From this boardwalk along the front of the grand hotel, I could enjoy it without the full effects of the crowd before joining the masses at the start of the walkway, and before the options to head down to Lower Town.
Rather than head down at this point, I walked through Old Town to take in the little streets and the character of the buildings. I found my way out of the walled town, and past Place de le FAO, and then onto the Port area of the river. Down on this level of the city, the view of Chateau Frontenac is pretty impressive, as is the cliffs below it.
Just below the city's most iconic sight is Quartier Petit Champlain, where a cluster of laneways have shops, cafes and galleries gives you a strong sense of Europe. The potted flowers spilling from windowsills and hanging plants, and the warmth of the proprietors. So pretty!
To return to the main level of the city, there is the choice of several flights of stairs, or the very European funicular. Given the steep assent of the cable car, I now wonder just how many flights of stairs the latter option required!

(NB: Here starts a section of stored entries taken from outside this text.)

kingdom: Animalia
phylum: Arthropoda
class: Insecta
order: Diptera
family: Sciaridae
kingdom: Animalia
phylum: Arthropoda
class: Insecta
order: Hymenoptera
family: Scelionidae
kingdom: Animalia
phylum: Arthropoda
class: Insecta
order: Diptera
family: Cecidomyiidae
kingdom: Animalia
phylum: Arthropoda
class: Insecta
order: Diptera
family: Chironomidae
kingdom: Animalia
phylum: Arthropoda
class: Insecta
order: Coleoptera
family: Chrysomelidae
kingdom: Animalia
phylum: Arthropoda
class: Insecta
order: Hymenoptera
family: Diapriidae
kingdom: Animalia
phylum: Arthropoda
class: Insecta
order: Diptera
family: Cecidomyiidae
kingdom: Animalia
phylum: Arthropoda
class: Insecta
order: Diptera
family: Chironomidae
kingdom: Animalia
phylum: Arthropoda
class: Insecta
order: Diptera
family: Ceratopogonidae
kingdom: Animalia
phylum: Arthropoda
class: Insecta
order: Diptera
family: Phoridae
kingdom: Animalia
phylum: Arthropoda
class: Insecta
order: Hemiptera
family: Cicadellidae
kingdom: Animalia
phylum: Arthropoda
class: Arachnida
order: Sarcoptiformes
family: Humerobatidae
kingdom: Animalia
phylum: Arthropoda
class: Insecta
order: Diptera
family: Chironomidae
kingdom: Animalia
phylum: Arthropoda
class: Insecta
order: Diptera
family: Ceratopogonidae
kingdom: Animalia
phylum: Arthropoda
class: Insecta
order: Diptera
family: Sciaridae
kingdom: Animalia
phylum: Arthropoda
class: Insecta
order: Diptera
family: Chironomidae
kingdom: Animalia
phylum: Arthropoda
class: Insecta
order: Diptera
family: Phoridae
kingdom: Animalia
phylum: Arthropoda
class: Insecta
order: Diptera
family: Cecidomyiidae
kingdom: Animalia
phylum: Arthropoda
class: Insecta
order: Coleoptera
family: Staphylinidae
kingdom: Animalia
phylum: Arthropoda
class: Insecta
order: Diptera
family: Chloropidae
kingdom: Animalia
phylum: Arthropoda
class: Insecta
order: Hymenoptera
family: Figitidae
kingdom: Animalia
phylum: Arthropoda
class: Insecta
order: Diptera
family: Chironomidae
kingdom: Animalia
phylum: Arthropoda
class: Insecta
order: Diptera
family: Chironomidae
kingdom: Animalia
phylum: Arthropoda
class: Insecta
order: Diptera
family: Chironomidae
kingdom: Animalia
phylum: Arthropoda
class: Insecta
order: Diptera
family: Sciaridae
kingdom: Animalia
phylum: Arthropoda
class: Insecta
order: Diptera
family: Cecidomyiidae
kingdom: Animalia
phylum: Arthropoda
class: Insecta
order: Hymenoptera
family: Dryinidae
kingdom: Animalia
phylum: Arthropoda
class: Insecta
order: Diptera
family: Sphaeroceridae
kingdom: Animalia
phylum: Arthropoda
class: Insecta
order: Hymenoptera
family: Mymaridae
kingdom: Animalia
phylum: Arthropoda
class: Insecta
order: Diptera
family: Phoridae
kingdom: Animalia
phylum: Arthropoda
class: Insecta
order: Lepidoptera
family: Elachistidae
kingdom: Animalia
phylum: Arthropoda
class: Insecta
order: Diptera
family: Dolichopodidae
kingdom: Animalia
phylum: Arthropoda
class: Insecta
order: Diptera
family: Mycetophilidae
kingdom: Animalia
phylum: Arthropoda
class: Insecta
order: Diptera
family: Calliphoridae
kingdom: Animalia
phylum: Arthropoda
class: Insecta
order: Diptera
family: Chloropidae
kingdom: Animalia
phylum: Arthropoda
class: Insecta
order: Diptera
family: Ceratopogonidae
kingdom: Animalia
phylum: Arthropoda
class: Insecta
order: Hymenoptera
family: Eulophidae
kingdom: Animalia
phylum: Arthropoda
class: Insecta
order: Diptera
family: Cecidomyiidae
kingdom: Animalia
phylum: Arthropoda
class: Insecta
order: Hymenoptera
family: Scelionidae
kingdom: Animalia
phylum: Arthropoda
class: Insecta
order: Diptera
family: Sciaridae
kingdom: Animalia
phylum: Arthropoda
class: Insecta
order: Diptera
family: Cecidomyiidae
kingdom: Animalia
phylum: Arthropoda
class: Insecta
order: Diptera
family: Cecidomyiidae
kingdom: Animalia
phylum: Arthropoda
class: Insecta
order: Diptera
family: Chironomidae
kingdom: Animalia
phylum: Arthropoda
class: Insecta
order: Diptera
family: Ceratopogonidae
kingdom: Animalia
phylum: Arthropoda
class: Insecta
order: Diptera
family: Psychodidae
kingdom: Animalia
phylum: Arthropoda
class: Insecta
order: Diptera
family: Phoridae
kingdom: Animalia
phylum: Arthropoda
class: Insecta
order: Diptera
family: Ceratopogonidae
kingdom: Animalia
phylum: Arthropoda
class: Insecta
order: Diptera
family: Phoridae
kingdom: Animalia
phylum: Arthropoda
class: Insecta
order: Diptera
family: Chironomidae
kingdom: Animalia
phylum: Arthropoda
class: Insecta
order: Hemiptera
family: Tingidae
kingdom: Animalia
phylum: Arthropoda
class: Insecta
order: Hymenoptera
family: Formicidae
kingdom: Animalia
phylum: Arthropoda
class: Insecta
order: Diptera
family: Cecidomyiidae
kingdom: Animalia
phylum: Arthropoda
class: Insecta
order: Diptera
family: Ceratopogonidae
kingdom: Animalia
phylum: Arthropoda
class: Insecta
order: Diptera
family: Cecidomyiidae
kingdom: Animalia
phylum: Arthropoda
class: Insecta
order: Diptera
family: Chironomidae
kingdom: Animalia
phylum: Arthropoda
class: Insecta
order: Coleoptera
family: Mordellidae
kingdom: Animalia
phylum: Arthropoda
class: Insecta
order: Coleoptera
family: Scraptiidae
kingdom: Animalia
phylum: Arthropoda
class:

With the intention of going to the Citadel, which promised a good understanding of the battle between the French and English in 1759, I walked past Chateau Frontenac and the walkway along the river. Here, after experiencing all 4 seasons of weather for the day thus far, the clouds darkened, and a thunderstorm threatened. And when it arrived, the lightening was spectacular and unnerving, and the rain belted! I had sheltered back near the City Walls, and the resting place for the working horses of the Old Town, before making a final dash for the direction of my hotel and left luggage.
I took shelter again at one point along rue Saint Jean and finally experienced proper French Canadian poutine, before getting to the grand railway and bus station, for my departure to Montreal.